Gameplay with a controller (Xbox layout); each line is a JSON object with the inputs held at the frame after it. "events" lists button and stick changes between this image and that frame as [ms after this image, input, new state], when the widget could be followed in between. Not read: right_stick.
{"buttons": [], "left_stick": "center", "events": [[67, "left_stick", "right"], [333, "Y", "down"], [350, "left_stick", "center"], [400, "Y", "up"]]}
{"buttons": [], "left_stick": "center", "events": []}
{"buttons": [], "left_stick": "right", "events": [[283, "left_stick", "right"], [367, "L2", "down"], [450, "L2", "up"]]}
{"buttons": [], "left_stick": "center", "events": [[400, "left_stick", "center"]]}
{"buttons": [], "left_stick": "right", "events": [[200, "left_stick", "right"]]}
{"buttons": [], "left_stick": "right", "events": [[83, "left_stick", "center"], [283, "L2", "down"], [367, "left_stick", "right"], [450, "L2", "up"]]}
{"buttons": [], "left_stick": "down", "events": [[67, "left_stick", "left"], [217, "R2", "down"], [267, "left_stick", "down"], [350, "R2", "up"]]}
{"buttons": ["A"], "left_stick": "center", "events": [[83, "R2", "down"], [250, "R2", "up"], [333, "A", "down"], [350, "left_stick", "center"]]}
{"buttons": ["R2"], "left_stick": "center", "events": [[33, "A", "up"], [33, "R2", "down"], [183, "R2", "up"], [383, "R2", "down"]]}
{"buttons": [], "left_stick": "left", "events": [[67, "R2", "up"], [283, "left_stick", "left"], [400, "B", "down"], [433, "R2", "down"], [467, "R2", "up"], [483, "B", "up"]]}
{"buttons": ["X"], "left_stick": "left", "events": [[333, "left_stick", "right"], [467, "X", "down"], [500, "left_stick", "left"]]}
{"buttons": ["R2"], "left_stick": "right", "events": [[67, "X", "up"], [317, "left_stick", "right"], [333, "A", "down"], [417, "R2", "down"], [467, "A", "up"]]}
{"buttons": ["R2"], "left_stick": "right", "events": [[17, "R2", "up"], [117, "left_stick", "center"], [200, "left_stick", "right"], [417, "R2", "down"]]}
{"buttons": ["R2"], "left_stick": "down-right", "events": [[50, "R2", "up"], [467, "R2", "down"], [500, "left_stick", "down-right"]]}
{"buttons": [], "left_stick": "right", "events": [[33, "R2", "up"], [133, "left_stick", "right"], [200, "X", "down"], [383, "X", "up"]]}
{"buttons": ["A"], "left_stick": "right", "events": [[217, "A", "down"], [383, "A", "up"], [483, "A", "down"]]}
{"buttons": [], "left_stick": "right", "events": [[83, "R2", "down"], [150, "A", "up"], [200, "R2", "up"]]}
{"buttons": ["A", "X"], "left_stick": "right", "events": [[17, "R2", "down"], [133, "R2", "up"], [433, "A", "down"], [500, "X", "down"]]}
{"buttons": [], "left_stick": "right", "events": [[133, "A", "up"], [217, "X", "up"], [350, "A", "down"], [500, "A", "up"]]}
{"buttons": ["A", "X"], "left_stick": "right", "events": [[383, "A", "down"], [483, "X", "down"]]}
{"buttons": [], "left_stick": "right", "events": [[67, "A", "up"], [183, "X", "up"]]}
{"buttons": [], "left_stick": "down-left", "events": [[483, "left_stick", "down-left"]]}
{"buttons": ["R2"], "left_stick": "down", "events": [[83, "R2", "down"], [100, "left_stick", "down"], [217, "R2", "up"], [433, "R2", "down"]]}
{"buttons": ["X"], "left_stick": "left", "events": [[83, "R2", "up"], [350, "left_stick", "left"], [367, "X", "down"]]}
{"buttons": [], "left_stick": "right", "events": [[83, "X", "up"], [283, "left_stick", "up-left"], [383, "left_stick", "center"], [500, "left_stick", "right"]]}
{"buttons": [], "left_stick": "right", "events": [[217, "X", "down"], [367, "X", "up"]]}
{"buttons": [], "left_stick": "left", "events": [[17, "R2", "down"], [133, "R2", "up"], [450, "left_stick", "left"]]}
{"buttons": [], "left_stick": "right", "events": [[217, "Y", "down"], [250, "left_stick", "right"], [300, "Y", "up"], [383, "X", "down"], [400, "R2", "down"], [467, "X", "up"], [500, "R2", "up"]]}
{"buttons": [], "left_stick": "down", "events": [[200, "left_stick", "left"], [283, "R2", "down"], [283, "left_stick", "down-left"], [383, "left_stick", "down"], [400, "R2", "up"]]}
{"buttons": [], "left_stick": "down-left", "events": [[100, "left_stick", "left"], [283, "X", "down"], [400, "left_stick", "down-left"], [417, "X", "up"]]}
=-=-=-=-=
ASSIGNMENT —
Line by line, copy the data above exactly as it reads.

WRITTEN REPLY —
Gameplay with a controller (Xbox layout); each line is a JSON object with the inputs held at the frame after it. "events" lists button and stick changes between this image and that frame as [ms after this image, input, new state], when the widget could be followed in between. Not read: right_stick.
{"buttons": [], "left_stick": "center", "events": [[67, "left_stick", "right"], [333, "Y", "down"], [350, "left_stick", "center"], [400, "Y", "up"]]}
{"buttons": [], "left_stick": "center", "events": []}
{"buttons": [], "left_stick": "right", "events": [[283, "left_stick", "right"], [367, "L2", "down"], [450, "L2", "up"]]}
{"buttons": [], "left_stick": "center", "events": [[400, "left_stick", "center"]]}
{"buttons": [], "left_stick": "right", "events": [[200, "left_stick", "right"]]}
{"buttons": [], "left_stick": "right", "events": [[83, "left_stick", "center"], [283, "L2", "down"], [367, "left_stick", "right"], [450, "L2", "up"]]}
{"buttons": [], "left_stick": "down", "events": [[67, "left_stick", "left"], [217, "R2", "down"], [267, "left_stick", "down"], [350, "R2", "up"]]}
{"buttons": ["A"], "left_stick": "center", "events": [[83, "R2", "down"], [250, "R2", "up"], [333, "A", "down"], [350, "left_stick", "center"]]}
{"buttons": ["R2"], "left_stick": "center", "events": [[33, "A", "up"], [33, "R2", "down"], [183, "R2", "up"], [383, "R2", "down"]]}
{"buttons": [], "left_stick": "left", "events": [[67, "R2", "up"], [283, "left_stick", "left"], [400, "B", "down"], [433, "R2", "down"], [467, "R2", "up"], [483, "B", "up"]]}
{"buttons": ["X"], "left_stick": "left", "events": [[333, "left_stick", "right"], [467, "X", "down"], [500, "left_stick", "left"]]}
{"buttons": ["R2"], "left_stick": "right", "events": [[67, "X", "up"], [317, "left_stick", "right"], [333, "A", "down"], [417, "R2", "down"], [467, "A", "up"]]}
{"buttons": ["R2"], "left_stick": "right", "events": [[17, "R2", "up"], [117, "left_stick", "center"], [200, "left_stick", "right"], [417, "R2", "down"]]}
{"buttons": ["R2"], "left_stick": "down-right", "events": [[50, "R2", "up"], [467, "R2", "down"], [500, "left_stick", "down-right"]]}
{"buttons": [], "left_stick": "right", "events": [[33, "R2", "up"], [133, "left_stick", "right"], [200, "X", "down"], [383, "X", "up"]]}
{"buttons": ["A"], "left_stick": "right", "events": [[217, "A", "down"], [383, "A", "up"], [483, "A", "down"]]}
{"buttons": [], "left_stick": "right", "events": [[83, "R2", "down"], [150, "A", "up"], [200, "R2", "up"]]}
{"buttons": ["A", "X"], "left_stick": "right", "events": [[17, "R2", "down"], [133, "R2", "up"], [433, "A", "down"], [500, "X", "down"]]}
{"buttons": [], "left_stick": "right", "events": [[133, "A", "up"], [217, "X", "up"], [350, "A", "down"], [500, "A", "up"]]}
{"buttons": ["A", "X"], "left_stick": "right", "events": [[383, "A", "down"], [483, "X", "down"]]}
{"buttons": [], "left_stick": "right", "events": [[67, "A", "up"], [183, "X", "up"]]}
{"buttons": [], "left_stick": "down-left", "events": [[483, "left_stick", "down-left"]]}
{"buttons": ["R2"], "left_stick": "down", "events": [[83, "R2", "down"], [100, "left_stick", "down"], [217, "R2", "up"], [433, "R2", "down"]]}
{"buttons": ["X"], "left_stick": "left", "events": [[83, "R2", "up"], [350, "left_stick", "left"], [367, "X", "down"]]}
{"buttons": [], "left_stick": "right", "events": [[83, "X", "up"], [283, "left_stick", "up-left"], [383, "left_stick", "center"], [500, "left_stick", "right"]]}
{"buttons": [], "left_stick": "right", "events": [[217, "X", "down"], [367, "X", "up"]]}
{"buttons": [], "left_stick": "left", "events": [[17, "R2", "down"], [133, "R2", "up"], [450, "left_stick", "left"]]}
{"buttons": [], "left_stick": "right", "events": [[217, "Y", "down"], [250, "left_stick", "right"], [300, "Y", "up"], [383, "X", "down"], [400, "R2", "down"], [467, "X", "up"], [500, "R2", "up"]]}
{"buttons": [], "left_stick": "down", "events": [[200, "left_stick", "left"], [283, "R2", "down"], [283, "left_stick", "down-left"], [383, "left_stick", "down"], [400, "R2", "up"]]}
{"buttons": [], "left_stick": "down-left", "events": [[100, "left_stick", "left"], [283, "X", "down"], [400, "left_stick", "down-left"], [417, "X", "up"]]}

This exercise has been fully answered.